Actions to take:
• a. In the Gao Yun article, who replaced Gao Yun after his assassination in 409?
• b. Print the stretch of the Gao Yun article from "Gao Yun (高雲)" through "Ba (Emperor Wencheng).", copying it without any changes.

Document segment:
((

Ruler of Northern Yan
- Reign: September 16, 407 – November 6, 409
- Predecessor: Murong Sheng (Later Yan)
- Successor: Feng Ba
- Died: November 6, 409

Full name
- Family name: Originally Gāo (高), 397–407 Mùróng (慕容), changed back to Gāo in 407; Given name: Yún (雲);

Era name and dates
- Zhèngshǐ (正始): 407–409

Regnal name
- Heavenly King of Great Yan (大燕天王)

Posthumous name
- Emperor Hùiyì (惠懿皇帝, "kind and benevolent")
- House: Gao (by birth) Murong (by adoption)
- Dynasty: Northern Yan or Later Yan

= Gao Yun (emperor) =

Gao Yun (高雲) (died 409), at one time Murong Yun (慕容雲), courtesy name Ziyu (子雨), also known by his posthumous name as the Emperor Huiyi of Later/Northern Yan (後/北燕惠懿帝), was either the last monarch of China's Later Yan dynasty or the founding monarch of China's Northern Yan dynasty, depending on the historian's characterization. He was a descendant of the royal house of Goguryeo (Gaogouli), whose ancestors were captured by the Former Yan dynasty. He was adopted into the Later Yan imperial house after helping Murong Bao (Emperor Huimin) put down a rebellion by Murong Bao's son Murong Hui. Gao Yun became emperor after the people rebelled against the despotic rule of his adoptive uncle Murong Xi (Emperor Zhaowen), and during his reign, he used the title "Heavenly King". In 409, he was assassinated, and after a disturbance, was replaced by his ethnic Han general Feng Ba (Emperor Wencheng).

))

Supplied data:
((

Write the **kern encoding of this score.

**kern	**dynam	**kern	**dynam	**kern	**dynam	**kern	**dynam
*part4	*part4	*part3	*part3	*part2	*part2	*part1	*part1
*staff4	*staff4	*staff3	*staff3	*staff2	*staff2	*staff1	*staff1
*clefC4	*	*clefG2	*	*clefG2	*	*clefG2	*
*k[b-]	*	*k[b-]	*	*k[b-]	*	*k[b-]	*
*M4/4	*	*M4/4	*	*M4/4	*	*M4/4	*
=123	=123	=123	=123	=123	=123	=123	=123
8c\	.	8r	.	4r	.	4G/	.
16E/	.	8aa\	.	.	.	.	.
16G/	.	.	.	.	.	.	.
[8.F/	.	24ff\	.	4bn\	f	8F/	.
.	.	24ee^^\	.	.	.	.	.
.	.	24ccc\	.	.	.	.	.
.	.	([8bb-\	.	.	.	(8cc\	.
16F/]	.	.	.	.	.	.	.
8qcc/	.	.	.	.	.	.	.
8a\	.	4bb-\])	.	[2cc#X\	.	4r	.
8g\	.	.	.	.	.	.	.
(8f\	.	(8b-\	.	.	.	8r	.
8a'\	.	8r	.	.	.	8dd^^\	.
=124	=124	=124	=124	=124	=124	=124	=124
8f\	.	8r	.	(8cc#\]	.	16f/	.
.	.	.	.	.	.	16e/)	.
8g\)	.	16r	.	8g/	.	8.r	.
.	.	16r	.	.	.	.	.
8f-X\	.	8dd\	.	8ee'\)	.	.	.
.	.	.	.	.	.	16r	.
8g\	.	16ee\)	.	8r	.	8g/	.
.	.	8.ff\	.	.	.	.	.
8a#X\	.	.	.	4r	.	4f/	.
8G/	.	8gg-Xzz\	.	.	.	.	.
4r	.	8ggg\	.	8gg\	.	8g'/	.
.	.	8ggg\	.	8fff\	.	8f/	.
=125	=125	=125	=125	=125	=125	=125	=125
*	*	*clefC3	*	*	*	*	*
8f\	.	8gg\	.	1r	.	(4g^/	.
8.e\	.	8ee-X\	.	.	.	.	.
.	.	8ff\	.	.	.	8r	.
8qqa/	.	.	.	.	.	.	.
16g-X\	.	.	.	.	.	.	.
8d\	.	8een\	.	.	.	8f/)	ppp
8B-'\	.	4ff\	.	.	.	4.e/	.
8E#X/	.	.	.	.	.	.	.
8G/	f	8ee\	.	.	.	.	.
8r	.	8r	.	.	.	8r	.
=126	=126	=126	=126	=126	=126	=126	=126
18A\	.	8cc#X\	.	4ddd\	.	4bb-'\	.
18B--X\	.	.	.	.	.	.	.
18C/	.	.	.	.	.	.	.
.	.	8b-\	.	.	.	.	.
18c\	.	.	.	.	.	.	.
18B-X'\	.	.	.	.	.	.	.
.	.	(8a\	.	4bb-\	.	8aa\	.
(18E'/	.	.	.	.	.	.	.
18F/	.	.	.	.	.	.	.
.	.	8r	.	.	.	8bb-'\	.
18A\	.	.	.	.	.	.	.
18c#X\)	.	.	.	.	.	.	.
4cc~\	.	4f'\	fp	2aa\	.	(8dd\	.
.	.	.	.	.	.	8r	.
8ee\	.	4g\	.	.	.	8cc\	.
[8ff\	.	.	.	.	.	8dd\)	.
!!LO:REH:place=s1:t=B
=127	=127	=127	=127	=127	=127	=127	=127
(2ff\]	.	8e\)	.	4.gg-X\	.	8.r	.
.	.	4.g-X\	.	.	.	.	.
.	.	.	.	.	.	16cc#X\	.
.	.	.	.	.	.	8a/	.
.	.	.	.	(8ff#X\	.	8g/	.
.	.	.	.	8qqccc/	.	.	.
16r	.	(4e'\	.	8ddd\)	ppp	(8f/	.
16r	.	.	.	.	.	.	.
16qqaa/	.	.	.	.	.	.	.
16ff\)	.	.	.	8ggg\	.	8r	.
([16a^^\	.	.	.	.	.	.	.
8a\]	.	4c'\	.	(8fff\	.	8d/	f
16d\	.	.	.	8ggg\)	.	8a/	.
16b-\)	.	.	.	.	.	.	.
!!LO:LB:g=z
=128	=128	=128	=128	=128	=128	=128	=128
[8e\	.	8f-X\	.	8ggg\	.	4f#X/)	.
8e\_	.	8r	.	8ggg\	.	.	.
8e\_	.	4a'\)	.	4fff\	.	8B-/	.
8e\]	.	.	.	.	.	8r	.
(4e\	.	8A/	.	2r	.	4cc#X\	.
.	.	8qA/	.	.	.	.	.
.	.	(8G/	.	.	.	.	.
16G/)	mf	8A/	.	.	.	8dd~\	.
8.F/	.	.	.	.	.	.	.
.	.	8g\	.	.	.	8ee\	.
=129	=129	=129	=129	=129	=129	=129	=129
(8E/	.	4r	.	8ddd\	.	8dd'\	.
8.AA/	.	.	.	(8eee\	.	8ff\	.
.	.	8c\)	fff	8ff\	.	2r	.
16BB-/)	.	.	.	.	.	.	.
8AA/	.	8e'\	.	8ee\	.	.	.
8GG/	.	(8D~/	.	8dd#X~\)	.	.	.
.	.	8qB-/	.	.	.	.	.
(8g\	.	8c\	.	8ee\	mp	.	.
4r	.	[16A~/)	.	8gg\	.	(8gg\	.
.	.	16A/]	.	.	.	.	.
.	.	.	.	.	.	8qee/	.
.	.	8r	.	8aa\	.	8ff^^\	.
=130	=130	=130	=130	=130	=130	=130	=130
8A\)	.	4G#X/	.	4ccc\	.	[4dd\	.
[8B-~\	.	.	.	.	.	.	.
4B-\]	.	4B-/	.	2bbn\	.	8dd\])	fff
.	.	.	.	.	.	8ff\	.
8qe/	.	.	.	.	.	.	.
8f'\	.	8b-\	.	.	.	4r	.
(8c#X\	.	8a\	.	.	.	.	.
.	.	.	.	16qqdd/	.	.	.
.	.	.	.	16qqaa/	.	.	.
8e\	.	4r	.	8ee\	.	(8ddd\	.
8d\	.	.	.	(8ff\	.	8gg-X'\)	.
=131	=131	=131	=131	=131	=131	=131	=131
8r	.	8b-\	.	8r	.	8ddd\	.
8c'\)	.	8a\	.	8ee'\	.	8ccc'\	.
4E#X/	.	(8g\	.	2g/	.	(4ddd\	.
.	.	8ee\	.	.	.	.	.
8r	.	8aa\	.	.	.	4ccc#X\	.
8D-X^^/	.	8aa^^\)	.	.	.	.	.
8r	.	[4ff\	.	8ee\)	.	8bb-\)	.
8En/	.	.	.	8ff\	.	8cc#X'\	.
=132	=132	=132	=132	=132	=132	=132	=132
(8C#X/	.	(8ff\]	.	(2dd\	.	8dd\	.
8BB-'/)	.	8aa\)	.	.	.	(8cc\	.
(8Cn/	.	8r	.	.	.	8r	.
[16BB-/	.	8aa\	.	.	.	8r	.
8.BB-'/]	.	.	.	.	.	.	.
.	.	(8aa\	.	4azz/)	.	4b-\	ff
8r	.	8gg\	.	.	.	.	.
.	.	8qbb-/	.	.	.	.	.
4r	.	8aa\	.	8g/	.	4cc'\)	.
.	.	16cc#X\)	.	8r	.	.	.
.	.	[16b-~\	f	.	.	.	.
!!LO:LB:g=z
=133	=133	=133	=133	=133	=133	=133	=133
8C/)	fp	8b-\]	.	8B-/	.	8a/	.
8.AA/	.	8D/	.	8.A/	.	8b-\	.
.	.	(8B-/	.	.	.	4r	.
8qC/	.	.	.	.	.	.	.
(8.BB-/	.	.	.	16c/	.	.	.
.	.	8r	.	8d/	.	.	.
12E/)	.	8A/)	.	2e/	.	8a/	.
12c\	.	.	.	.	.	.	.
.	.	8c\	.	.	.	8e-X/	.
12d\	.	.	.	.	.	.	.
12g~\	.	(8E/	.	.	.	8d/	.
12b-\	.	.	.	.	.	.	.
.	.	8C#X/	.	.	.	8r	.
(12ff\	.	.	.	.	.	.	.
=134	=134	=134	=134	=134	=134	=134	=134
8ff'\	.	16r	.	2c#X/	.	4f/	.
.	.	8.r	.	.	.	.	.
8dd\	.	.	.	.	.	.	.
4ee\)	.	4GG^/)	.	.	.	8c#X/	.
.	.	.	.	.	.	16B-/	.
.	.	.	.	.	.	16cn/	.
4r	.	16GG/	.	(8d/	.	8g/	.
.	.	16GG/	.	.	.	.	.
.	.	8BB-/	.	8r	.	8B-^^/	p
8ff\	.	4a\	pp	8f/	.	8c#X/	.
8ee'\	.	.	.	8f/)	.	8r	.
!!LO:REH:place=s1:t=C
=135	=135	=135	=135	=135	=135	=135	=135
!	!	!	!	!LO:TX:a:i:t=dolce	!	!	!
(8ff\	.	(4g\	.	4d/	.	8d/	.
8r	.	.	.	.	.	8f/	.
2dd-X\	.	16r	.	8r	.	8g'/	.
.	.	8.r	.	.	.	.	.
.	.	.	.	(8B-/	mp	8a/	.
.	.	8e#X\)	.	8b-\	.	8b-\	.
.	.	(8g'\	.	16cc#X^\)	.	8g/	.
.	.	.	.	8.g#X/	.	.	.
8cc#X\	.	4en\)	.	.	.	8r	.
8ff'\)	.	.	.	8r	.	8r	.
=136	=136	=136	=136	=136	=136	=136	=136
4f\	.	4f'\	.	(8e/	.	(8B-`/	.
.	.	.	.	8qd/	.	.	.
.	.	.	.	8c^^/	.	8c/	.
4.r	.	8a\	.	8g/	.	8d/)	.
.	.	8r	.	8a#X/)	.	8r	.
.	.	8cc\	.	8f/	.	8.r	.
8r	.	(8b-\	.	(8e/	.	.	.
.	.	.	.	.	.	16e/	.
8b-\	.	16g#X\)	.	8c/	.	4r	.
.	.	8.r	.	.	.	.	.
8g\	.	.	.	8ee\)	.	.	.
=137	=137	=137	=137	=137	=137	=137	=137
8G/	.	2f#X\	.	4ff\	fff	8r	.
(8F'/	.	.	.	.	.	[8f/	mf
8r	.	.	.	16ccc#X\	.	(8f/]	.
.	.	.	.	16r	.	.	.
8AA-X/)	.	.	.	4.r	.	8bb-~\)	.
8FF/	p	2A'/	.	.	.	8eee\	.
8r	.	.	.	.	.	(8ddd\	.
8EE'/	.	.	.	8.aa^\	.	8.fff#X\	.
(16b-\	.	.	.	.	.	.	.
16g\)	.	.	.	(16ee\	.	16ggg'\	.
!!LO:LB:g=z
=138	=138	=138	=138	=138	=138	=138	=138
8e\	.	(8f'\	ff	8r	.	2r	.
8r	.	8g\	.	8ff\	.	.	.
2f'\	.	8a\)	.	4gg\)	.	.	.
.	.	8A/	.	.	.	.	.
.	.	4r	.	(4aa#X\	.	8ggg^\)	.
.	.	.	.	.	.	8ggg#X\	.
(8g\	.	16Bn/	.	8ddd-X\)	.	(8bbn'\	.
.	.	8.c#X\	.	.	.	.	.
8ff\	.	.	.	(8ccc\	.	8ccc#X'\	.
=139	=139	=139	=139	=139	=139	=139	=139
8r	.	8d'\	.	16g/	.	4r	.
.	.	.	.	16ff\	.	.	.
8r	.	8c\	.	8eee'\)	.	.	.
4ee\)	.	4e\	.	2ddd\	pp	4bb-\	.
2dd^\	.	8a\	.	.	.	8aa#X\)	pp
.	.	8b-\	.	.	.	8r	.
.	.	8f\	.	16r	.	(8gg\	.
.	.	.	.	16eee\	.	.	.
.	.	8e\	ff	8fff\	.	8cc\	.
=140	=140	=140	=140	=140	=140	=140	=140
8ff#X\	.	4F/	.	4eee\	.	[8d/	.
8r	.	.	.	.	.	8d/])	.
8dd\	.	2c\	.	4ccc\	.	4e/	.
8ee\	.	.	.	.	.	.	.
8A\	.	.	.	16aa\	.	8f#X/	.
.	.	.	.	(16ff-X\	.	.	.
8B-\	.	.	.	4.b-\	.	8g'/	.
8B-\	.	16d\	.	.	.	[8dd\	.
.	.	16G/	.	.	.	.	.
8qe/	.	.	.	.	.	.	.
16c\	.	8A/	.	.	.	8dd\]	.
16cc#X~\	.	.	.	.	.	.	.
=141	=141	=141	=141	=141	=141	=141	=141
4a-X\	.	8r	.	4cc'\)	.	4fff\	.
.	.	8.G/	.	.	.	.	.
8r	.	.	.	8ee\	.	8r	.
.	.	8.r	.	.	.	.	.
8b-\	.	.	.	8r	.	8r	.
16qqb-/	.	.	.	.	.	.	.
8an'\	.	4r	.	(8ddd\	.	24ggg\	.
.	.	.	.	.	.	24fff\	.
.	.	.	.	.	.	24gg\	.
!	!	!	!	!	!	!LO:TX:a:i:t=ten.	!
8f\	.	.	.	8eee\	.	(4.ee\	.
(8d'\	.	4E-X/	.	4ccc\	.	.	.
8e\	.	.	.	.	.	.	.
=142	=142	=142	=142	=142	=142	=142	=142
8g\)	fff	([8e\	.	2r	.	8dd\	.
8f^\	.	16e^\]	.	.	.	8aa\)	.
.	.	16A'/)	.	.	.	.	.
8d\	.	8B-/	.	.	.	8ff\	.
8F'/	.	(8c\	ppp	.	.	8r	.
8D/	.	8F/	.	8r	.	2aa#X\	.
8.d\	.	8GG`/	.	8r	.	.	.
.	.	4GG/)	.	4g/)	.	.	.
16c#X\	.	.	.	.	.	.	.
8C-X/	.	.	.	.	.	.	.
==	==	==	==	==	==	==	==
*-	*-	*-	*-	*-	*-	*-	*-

))

Worked solutions:
• a. His ethnic Han general Feng Ba (Emperor Wencheng) replaced him.

• b.
Gao Yun (高雲) (died 409), at one time Murong Yun (慕容雲), courtesy name Ziyu (子雨), also known by his posthumous name as the Emperor Huiyi of Later/Northern Yan (後/北燕惠懿帝), was either the last monarch of China's Later Yan dynasty or the founding monarch of China's Northern Yan dynasty, depending on the historian's characterization. He was a descendant of the royal house of Goguryeo (Gaogouli), whose ancestors were captured by the Former Yan dynasty. He was adopted into the Later Yan imperial house after helping Murong Bao (Emperor Huimin) put down a rebellion by Murong Bao's son Murong Hui. Gao Yun became emperor after the people rebelled against the despotic rule of his adoptive uncle Murong Xi (Emperor Zhaowen), and during his reign, he used the title "Heavenly King". In 409, he was assassinated, and after a disturbance, was replaced by his ethnic Han general Feng Ba (Emperor Wencheng).